Sten Karl Leopold "Sten-Pelle" Pettersson (11 September 1902 – 1 June 1984) was a Swedish track and field athlete who competed in sprint and hurdling events. He competed at the 1924, 1928 and 1932 Summer Olympics in the 110 and 400 m hurdles and 400 m and 4 × 400 m sprint relay (six events in total). He won a bronze medal in the 110 m hurdles in 1924, and finished fourth in the 400 m hurdles and 4 × 400 m relay in 1928, while failing to reach the finals on other occasions.

Pettersson held two world records, for about a year each, in the 110 m (1927–1928) and 400 m hurdles (1925–1927).
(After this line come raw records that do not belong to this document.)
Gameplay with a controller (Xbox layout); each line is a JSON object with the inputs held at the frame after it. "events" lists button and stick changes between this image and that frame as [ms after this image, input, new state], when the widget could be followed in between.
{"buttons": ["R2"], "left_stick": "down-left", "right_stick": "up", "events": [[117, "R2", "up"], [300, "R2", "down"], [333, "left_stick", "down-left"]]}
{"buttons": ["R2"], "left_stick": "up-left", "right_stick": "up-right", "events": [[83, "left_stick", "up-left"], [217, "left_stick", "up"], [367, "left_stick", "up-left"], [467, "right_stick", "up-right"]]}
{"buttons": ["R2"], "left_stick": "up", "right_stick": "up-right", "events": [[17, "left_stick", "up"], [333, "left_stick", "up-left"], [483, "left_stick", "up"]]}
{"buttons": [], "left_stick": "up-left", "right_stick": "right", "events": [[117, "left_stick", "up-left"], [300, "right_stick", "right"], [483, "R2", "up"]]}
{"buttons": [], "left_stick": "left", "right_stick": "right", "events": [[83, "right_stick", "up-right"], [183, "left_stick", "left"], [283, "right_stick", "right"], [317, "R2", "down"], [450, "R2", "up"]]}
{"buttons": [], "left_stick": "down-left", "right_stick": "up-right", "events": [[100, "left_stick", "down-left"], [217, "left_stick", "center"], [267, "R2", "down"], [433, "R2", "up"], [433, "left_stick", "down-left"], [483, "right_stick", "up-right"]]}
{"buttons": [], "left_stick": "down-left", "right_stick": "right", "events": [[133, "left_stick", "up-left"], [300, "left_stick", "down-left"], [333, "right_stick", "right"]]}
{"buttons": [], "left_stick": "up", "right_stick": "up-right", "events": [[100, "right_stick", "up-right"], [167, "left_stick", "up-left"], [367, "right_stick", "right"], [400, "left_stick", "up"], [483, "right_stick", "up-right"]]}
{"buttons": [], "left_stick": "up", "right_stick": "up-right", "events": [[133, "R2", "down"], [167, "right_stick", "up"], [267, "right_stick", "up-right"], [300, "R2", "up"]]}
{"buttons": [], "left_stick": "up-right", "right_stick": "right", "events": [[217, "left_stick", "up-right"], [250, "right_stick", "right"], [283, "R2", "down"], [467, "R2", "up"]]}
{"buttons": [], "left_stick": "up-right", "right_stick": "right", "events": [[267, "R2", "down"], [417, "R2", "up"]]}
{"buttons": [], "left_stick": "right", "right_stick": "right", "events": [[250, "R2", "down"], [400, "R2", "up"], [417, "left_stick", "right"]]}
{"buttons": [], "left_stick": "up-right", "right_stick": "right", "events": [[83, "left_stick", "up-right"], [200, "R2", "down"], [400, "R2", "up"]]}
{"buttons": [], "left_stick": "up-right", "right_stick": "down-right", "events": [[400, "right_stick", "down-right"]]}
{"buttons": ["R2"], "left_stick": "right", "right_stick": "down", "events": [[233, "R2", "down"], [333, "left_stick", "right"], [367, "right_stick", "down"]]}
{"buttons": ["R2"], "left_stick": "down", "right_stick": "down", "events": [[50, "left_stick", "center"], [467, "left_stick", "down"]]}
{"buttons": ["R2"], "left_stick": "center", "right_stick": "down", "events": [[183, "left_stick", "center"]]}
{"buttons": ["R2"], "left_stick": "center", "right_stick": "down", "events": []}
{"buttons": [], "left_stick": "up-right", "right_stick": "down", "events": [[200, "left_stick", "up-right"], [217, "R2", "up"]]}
In 1925 he became the first recipient of the Svenska Dagbladet Gold Medal.

References

External links

dataOlympics profile

1902 births
1984 deaths
Athletes from Stockholm
Swedish male hurdlers
Olympic athletes of Sweden
Olympic bronze medalists for Sweden
Athletes (track and field) at the 1924 Summer Olympics
Athletes (track and field) at the 1928 Summer Olympics
Athletes (track and field) at the 1932 Summer Olympics
World record setters in athletics (track and field)
Medalists at the 1924 Summer Olympics
Olympic bronze medalists in athletics (track and field)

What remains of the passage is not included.